> _What you need to do_
Leave the images out, and otherwise write out each entry exactly.

> _Record extracts_
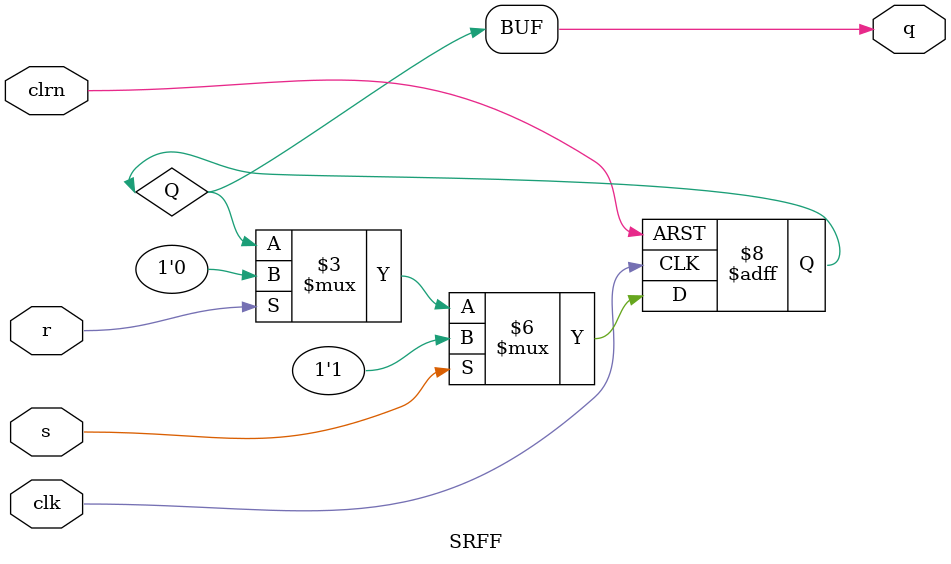
<source format=sv>
/*
	SRFF примитив (триггер RS-типа)
	+--------------------------+
	| CLRN | CLK  | S | R | Q  |
	+--------------------------+	
	|  L   |  X   | X | X | L  |
	|  H   |  L   | X | X | Qo |
	|  H   |  H   | X | X | Qo |
	|  H   |  _/^ | L | L | Qo |
	|  H   |  _/^ | H | L | H  |
	|  H   |  _/^ | L | H | L  |
	|  H   |  _/^ | H | H | X  | 
	+--------------------------+
	
 	SRFF #(?) ?NAME?(.clrn(), .clk(), .s(), .r(), .q());
*/

`timescale 1ns / 10ps

module SRFF
#(	parameter W = 1 )
(
	input bit		clrn,		// Асинхронный сброс 
	input bit		clk,
	input bit		[W-1 : 0]s,	// Установка в 1
	input bit		[W-1 : 0]r, // Установка в 0
	output bit		[W-1 : 0]q
);

bit [W-1 : 0]Q;

genvar i;
generate 
	for (i = 0; i < W; i = i + 1) 
	begin : generate_SRFF
	
	always_ff @(posedge clk or negedge clrn)
		begin
		if(!clrn)
			Q[i] <= 1'b0;
		else if(s[i])
			Q[i] <= 1'b1;
		else if(r[i])
			Q[i] <= 1'b0;
		end
		
    end
endgenerate

assign #1 q = Q;

endmodule:SRFF

</source>
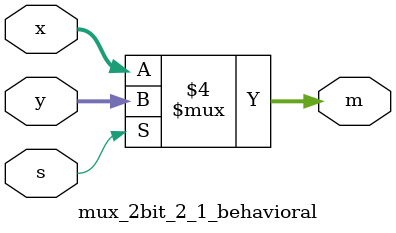
<source format=v>
`timescale 1ns / 1ps


module mux_2bit_2_1_behavioral(
    input [1:0] x,
    input [1:0] y,
    input s,
    output reg [1:0] m
    );
    
    always @(*) begin
        if (s == 0) begin
            m = x;
        end else begin
            m = y;
        end
      
    end
    
endmodule

</source>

> _Result for this task_
<source format=sv>
/*
	SRFF примитив (триггер RS-типа)
	+--------------------------+
	| CLRN | CLK  | S | R | Q  |
	+--------------------------+	
	|  L   |  X   | X | X | L  |
	|  H   |  L   | X | X | Qo |
	|  H   |  H   | X | X | Qo |
	|  H   |  _/^ | L | L | Qo |
	|  H   |  _/^ | H | L | H  |
	|  H   |  _/^ | L | H | L  |
	|  H   |  _/^ | H | H | X  | 
	+--------------------------+
	
 	SRFF #(?) ?NAME?(.clrn(), .clk(), .s(), .r(), .q());
*/

`timescale 1ns / 10ps

module SRFF
#(	parameter W = 1 )
(
	input bit		clrn,		// Асинхронный сброс 
	input bit		clk,
	input bit		[W-1 : 0]s,	// Установка в 1
	input bit		[W-1 : 0]r, // Установка в 0
	output bit		[W-1 : 0]q
);

bit [W-1 : 0]Q;

genvar i;
generate 
	for (i = 0; i < W; i = i + 1) 
	begin : generate_SRFF
	
	always_ff @(posedge clk or negedge clrn)
		begin
		if(!clrn)
			Q[i] <= 1'b0;
		else if(s[i])
			Q[i] <= 1'b1;
		else if(r[i])
			Q[i] <= 1'b0;
		end
		
    end
endgenerate

assign #1 q = Q;

endmodule:SRFF

</source>
<source format=v>
`timescale 1ns / 1ps


module mux_2bit_2_1_behavioral(
    input [1:0] x,
    input [1:0] y,
    input s,
    output reg [1:0] m
    );
    
    always @(*) begin
        if (s == 0) begin
            m = x;
        end else begin
            m = y;
        end
      
    end
    
endmodule

</source>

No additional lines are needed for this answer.